Advices From the American Optometric Association
Children are exposed to three times more UVB per year than adults, with 80% of lifetime UVB exposure occurring before age 20. Children's lenses tend to pass more UVB and can therefore damage the retina. UVB radiation can cause eye diseases in people of all ages, but sun protection for children's eyes is more important because their refractive system is more transparent.
Pediatric clinics in California have questionnaires for parents to fill out while waiting for their child to be seen so that pediatricians can understand their child's growth and development. One of the surveys is Do you usually protect your child with sunscreen/hats/other measures when you are outdoors? This shows that American pediatrics is very concerned about protecting children from sun exposure.
Sunglasses can block UV damage to children's eyes
Sunlight consists mainly of infrared, visible and ultraviolet light. Infants and toddlers need visible light to stimulate their vision development, but do not need the high energy UV rays that humans use to disinfect. And the danger is that the chronic damage from UV light is undetectable. Wearing sunglasses outdoors does not affect a child's vision development
What sunglasses block are UV rays. Sunglasses come in 0-4 shades with different filter rates for visible light and cannot completely block visible light. It is only when light is completely blocked that children's vision development is affected, for example, by ptosis and cataracts. For example, our most commonly used sunglasses are Class 3 shades, mostly amber or brown, worn primarily in bright light (midday in summer or at the beach), where 9%-18% of visible light passes through the sunglasses.
Sun exposure can prevent myopia in children, but sunglasses should also be worn.

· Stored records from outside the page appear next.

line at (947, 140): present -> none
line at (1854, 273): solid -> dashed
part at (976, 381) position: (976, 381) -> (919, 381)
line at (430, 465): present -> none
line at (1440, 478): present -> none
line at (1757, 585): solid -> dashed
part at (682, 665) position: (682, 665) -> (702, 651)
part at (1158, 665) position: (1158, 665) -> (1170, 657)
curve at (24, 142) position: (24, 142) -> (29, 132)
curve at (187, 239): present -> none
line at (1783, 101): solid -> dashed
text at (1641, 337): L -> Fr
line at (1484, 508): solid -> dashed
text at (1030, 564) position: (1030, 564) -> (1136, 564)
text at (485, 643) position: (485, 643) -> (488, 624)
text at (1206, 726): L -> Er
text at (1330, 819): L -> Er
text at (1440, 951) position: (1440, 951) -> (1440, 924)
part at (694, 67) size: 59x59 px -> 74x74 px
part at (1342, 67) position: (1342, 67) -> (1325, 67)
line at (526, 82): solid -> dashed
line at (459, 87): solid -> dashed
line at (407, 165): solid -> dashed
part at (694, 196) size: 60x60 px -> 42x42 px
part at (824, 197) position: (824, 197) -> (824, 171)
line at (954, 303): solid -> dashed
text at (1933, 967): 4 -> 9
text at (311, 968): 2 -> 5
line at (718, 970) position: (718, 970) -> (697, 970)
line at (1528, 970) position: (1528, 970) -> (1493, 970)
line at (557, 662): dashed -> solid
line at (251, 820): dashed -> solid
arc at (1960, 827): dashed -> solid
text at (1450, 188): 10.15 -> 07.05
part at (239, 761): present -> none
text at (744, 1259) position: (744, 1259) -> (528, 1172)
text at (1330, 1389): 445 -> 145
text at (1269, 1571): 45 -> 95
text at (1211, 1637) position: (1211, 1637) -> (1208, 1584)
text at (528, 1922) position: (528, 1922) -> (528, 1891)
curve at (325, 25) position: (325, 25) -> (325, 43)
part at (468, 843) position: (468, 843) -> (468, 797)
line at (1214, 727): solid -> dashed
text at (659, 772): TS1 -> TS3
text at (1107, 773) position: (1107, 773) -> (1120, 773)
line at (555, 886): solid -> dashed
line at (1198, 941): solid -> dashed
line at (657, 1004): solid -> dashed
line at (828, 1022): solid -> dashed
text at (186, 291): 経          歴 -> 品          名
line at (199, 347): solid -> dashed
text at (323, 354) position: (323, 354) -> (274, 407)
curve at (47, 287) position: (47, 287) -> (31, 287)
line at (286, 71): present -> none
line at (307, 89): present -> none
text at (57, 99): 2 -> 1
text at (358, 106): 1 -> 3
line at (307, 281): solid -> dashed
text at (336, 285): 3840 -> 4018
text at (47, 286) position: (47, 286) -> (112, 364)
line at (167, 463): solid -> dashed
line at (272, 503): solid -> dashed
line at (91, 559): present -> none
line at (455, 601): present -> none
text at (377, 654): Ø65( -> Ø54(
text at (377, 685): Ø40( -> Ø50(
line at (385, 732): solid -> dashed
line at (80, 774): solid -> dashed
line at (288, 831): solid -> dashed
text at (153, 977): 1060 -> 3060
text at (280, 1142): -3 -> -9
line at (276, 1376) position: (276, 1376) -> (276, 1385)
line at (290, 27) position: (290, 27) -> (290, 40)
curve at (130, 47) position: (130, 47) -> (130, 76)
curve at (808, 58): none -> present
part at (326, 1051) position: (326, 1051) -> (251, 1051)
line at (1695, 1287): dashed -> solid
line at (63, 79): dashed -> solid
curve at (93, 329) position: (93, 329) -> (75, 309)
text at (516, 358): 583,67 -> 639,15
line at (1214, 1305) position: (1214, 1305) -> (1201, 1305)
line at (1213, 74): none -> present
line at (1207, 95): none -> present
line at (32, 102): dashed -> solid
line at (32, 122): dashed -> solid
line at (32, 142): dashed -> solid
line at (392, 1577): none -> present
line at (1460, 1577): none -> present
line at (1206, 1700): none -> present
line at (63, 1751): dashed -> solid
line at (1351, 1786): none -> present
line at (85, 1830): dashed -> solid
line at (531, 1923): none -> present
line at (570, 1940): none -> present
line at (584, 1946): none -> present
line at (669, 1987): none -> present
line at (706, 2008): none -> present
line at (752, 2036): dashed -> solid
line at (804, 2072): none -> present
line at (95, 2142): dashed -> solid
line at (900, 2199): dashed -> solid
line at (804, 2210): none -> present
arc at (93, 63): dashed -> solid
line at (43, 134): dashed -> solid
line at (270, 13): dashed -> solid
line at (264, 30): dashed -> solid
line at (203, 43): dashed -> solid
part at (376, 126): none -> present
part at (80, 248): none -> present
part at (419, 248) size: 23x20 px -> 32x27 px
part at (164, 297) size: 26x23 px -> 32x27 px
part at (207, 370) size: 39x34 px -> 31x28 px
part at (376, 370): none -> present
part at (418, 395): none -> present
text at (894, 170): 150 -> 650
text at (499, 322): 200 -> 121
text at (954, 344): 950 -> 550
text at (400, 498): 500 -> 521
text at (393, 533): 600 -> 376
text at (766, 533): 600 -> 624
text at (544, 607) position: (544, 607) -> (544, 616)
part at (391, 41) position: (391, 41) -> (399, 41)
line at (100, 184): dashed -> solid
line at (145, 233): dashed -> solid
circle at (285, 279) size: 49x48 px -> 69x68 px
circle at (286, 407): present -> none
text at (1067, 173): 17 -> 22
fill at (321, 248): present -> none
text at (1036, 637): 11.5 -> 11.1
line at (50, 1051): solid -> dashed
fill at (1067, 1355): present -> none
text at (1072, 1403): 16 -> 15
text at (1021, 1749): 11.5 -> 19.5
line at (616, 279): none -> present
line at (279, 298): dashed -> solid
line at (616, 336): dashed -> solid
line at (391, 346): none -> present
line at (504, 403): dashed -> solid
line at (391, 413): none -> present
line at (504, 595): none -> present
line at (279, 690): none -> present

Based on epidemiological studies, Ian Morgan, a myopia scientist at the Australian National University, estimates that children need to spend three hours a day outdoors in 10,000lux of light to prevent myopia - a level equivalent to a person wearing sunglasses in the shade on a sunny summer day. This also suggests that sunglasses do not hinder children's vision development and that wearing sunglasses can prevent myopia in children.
Therefore, parents should feel free to put sunglasses on their children. Considering the difficulty of fixing frames on the faces of small infants, infants under 6 months of age can be left out and shielded from direct sunlight with a wide-brimmed hat and a stroller awning; the standard wear for sun protection for infants over 6 months of age is a wide-brimmed hat and sunglasses with an elastic headband.